Japanese is kinda complicated with 3 different types of writing, but how do I tell when a word "ends", for example, in English, words are seperated by spaces, but those don't exist in Japanese (as far as I know at least), and for chinese, each individual letter is a word on it's own (which I assume can apply for kanji), but how do I tell when a group of characters are supposed to form a word?
sorry, I don't know that much Japanese yet so I can't really provide an example on confusing sentences or anything 😞
You're right, telling where words end is tricky at first. All I can say is it gets easier as your vocabulary develops and you become more used to the various endings words can have – for example, a two-kanji compound can be a standalone noun, or the second one may be a verb stem followed by a て, a り, a る... Prepositions/conjunctions help too - keep an eye out for は, で, に, が... Admittedly, they can be misleading too when you haven't yet learned the word that comes before. The only thing you can do is keep reading, trust that it WILL get easier, and get used to reading whole chunks of characters at a time rather than kana by kana or kanji by kanji. Also, texts for beginners often have spaces between words – for example, keep an eye on Renshuu's Discord book club.
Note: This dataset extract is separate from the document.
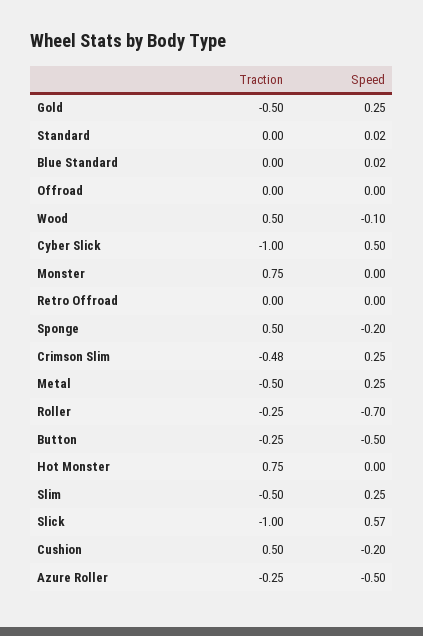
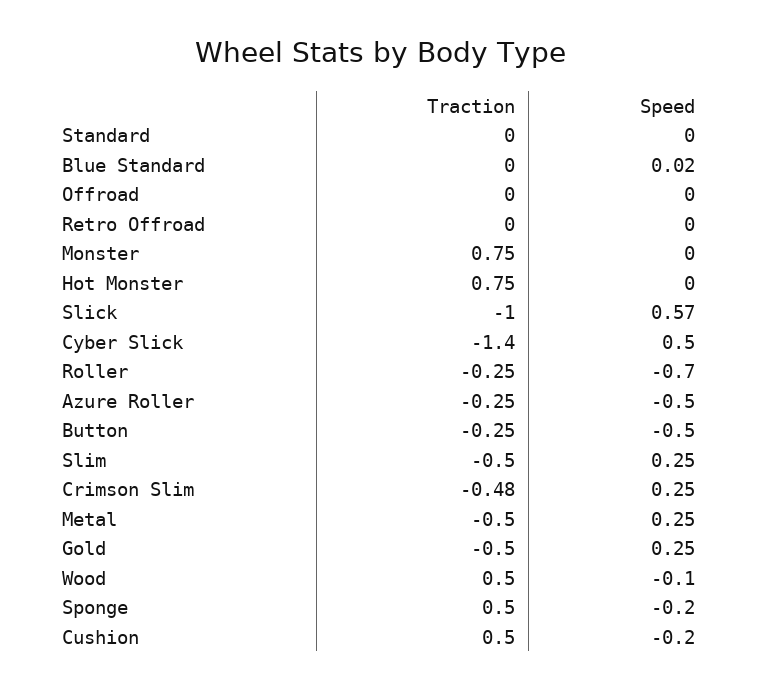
Speed, Standard: 0.02 -> 0
Traction, Cyber Slick: -1 -> -1.4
Fortunately, it's not quite that hard. But the reason you can read the above is due to familiarity with all the words in there. As むじな noted, though, due to the interspersing of kana-only particles among mostly kanji terms, you see visual breaks in the sentence. So it may look a bit more like this
howDOyouknowWHENeachwordENDS?
(pretend that lowercase is kanji, uppercase is kana)
But in the end, it's just a lot of "muscle" memory - you have seen 今日 (for example) so many times that when you see those two characters, they kinda separate themselves from everything around them.